Physical characteristics
- Source: Qiao'ergou Scenic Area (桥儿沟景区)
- • location: Near the Taixi Mountain of Fanshi County, Shanxi Province, Near the Wutai Mountain and Taihang Mountains, China
- Mouth: Ziya River
- • location: Xian County, Hebei Province, North China Plain, China
- Length: 364.7 mi (586.9 km), West-east
- Basin size: 10,540.6 sq mi (27,300 km^{2})
- • average: 243 cu ft/s (6.9 m^{3}/s)

Basin features
- River system: Hai River watershed
- • left: Qingshui River, Yangwu River
- • right: Zhi River, Fuyang River

= Hutuo River =

The Hutuo River is a major river in northern China and an important member of Hai River system. It derives from Wutai Mountain in Shanxi province and flows through the Taihang Mountains to reach the North China Plain, and meets the Ziya River near the Xian County of the Hebei province, finally meeting the Bohai Bay close to the Haibin and Gangxi residential areas, approximately 50 km south of Tianjin's centre. Other notable areas where it flows through are the city of Shijiazhuang, the capital of Hebei province. The total length of Hutuo River is about 587 km and the watershed area is about 27300 km². The discharge is approximately 220 million cubic meters per year.

Chart interpretation exercises

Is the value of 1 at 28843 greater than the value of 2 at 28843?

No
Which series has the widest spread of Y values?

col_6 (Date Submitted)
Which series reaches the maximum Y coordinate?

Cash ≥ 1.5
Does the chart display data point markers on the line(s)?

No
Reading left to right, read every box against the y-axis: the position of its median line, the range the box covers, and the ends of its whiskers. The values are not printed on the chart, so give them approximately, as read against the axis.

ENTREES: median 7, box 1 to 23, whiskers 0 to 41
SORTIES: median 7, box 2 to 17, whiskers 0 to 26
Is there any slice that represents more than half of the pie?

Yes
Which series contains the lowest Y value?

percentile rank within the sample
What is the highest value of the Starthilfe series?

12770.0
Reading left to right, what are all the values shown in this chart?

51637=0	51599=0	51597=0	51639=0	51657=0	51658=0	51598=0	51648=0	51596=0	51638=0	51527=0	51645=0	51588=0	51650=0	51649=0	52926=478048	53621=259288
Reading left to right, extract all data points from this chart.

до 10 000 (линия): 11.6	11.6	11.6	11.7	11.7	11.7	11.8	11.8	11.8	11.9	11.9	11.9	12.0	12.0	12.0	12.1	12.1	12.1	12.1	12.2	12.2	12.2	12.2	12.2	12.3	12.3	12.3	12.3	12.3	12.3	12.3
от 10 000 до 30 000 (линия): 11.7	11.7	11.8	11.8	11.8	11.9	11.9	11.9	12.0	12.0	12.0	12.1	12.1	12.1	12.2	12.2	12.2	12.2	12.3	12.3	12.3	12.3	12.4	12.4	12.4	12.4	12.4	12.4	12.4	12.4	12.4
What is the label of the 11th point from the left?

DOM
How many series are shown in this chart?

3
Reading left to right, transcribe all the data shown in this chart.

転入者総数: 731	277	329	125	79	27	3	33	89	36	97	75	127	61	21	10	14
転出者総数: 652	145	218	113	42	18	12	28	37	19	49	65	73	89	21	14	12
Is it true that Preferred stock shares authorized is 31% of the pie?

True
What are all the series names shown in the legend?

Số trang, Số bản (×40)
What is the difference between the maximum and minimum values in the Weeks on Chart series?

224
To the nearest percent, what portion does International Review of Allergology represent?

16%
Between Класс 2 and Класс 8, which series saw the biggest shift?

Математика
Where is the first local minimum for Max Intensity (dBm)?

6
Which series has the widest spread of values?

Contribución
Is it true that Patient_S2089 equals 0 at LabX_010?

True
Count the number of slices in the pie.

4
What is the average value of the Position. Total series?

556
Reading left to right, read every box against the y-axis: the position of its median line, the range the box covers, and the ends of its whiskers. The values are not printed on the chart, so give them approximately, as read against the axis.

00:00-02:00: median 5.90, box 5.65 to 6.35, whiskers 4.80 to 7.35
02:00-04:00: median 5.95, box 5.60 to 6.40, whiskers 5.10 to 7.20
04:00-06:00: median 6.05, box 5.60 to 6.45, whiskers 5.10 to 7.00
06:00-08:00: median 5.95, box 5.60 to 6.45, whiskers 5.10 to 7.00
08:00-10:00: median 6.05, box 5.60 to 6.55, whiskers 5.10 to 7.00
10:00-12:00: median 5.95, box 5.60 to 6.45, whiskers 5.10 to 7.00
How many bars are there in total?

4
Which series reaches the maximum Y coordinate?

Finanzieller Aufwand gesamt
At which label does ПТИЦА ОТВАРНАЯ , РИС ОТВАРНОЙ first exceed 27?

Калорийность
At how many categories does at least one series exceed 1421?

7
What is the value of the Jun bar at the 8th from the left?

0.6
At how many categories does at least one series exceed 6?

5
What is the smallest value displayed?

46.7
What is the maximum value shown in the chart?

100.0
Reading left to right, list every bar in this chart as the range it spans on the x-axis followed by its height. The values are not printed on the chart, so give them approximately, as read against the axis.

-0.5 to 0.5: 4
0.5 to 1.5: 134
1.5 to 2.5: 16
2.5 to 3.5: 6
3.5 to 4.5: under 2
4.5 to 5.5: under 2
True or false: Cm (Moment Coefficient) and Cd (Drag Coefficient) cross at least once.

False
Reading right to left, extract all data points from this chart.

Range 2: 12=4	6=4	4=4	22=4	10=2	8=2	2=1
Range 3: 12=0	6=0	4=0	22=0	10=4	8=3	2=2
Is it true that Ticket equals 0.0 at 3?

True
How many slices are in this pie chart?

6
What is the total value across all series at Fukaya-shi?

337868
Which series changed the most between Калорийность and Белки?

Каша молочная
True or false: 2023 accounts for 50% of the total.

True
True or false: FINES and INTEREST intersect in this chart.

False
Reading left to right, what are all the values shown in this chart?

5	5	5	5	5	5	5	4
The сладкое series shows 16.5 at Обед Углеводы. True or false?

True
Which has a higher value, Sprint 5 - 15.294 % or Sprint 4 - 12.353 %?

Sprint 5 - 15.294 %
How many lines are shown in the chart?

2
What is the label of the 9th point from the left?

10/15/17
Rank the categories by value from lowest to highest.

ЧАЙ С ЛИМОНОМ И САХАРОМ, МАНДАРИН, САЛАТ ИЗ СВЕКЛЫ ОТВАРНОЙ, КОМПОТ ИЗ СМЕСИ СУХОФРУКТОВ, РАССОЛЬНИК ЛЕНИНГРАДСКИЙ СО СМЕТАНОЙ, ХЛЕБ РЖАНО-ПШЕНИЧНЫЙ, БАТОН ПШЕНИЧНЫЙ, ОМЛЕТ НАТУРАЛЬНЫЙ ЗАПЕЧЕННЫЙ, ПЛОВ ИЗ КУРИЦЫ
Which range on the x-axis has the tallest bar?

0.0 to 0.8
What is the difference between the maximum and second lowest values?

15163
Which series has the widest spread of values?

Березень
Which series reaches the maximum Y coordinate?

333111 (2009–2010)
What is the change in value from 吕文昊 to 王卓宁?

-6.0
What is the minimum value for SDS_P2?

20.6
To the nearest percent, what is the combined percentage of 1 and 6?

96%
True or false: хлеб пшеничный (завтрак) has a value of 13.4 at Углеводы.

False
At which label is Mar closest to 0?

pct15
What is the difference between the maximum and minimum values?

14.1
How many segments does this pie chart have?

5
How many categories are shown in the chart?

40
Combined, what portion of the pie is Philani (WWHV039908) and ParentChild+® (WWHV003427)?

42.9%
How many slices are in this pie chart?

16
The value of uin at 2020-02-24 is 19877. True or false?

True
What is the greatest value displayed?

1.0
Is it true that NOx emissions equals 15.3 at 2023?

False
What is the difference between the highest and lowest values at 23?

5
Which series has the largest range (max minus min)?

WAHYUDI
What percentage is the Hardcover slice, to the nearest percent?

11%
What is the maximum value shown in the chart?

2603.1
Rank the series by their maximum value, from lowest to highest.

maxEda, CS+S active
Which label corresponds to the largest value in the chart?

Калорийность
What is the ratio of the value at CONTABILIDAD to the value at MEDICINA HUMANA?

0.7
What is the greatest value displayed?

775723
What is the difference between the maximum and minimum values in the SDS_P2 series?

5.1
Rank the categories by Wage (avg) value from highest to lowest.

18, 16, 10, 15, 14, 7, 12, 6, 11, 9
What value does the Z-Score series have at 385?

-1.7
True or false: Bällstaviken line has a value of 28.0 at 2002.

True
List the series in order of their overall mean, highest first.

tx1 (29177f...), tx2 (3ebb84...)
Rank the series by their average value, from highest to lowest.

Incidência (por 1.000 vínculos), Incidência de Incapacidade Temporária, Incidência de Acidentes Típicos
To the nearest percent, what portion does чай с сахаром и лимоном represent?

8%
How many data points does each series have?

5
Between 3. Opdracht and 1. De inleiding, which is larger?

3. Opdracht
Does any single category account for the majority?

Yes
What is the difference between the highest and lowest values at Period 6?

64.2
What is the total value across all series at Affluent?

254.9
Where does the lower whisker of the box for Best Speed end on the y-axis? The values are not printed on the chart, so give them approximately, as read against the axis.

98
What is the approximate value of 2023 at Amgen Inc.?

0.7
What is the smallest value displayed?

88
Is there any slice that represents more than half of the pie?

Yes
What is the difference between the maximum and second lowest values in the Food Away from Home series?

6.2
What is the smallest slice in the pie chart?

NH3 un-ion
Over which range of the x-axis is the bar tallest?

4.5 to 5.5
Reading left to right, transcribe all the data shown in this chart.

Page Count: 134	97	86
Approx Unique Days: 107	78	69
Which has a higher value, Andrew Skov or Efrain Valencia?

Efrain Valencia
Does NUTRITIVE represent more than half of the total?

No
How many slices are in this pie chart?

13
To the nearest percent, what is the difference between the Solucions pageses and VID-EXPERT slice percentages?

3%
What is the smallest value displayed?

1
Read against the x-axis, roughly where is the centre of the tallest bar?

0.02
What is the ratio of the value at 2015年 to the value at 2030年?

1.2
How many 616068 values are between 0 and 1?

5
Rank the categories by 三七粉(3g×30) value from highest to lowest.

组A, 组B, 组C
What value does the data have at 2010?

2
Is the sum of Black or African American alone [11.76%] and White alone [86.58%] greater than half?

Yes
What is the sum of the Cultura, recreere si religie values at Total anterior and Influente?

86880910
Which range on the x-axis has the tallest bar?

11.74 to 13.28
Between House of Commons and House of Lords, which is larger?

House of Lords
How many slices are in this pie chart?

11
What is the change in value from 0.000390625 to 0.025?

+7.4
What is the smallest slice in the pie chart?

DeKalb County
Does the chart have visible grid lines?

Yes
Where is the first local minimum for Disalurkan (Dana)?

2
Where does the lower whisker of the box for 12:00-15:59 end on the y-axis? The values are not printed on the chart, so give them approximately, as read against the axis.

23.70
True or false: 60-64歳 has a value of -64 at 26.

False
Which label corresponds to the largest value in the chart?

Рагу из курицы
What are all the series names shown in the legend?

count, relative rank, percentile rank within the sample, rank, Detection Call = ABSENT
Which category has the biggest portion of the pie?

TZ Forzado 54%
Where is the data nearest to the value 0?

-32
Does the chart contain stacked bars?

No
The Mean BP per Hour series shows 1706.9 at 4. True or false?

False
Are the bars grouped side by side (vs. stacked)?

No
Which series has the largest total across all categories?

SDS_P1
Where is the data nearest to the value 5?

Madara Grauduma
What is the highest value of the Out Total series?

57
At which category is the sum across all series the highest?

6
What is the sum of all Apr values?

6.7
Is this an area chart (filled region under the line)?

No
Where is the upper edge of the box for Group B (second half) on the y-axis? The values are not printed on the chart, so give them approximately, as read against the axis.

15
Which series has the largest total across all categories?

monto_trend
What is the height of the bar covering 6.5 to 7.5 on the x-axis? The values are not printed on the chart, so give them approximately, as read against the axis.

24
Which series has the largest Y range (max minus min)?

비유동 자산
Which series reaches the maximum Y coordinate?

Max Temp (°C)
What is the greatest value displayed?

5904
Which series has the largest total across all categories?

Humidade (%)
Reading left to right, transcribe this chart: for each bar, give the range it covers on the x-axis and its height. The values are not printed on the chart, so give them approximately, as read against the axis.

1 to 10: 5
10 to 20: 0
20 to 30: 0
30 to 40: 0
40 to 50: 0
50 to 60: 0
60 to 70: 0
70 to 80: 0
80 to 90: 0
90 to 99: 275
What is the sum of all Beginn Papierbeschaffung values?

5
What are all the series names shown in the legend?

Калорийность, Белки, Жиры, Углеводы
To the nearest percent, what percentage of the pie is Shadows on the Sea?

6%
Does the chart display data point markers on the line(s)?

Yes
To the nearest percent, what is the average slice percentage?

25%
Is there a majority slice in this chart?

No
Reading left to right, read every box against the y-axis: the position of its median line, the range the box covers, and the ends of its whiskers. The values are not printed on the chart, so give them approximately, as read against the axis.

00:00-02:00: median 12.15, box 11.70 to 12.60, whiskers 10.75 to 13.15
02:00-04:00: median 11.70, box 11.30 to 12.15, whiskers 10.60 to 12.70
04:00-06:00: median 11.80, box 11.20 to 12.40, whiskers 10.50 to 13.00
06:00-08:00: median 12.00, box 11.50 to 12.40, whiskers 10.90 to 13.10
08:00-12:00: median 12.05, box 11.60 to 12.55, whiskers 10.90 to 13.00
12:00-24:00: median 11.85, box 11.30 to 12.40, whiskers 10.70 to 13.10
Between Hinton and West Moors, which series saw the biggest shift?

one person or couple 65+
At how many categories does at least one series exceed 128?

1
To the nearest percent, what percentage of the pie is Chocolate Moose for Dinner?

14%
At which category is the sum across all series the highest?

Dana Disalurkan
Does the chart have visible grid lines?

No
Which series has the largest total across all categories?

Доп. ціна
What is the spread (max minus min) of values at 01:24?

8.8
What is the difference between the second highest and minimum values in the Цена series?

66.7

** WHAT YOU WILL DO **
a – Write out the stretch of the Hutuo River passage from "The Hutuo River" through "meters per year.", word for word.
b – Continue the Hutuo River passage from the point where it stops.

** TASK-BY-TASK OUTPUTS **
a –
The Hutuo River is a major river in northern China and an important member of Hai River system. It derives from Wutai Mountain in Shanxi province and flows through the Taihang Mountains to reach the North China Plain, and meets the Ziya River near the Xian County of the Hebei province, finally meeting the Bohai Bay close to the Haibin and Gangxi residential areas, approximately 50 km south of Tianjin's centre. Other notable areas where it flows through are the city of Shijiazhuang, the capital of Hebei province. The total length of Hutuo River is about 587 km and the watershed area is about 27300 km². The discharge is approximately 220 million cubic meters per year.

b –
The Linji school (sect) of Buddhism, influential in China and Japan, takes its name from a Linji Temple that existed on the shores of the river. The sect was created by the Chan Buddhist monk Linji Yixuan, who joined the temple around 851. The Hutuo river is called Koda by Japanese adepts of the Linji school.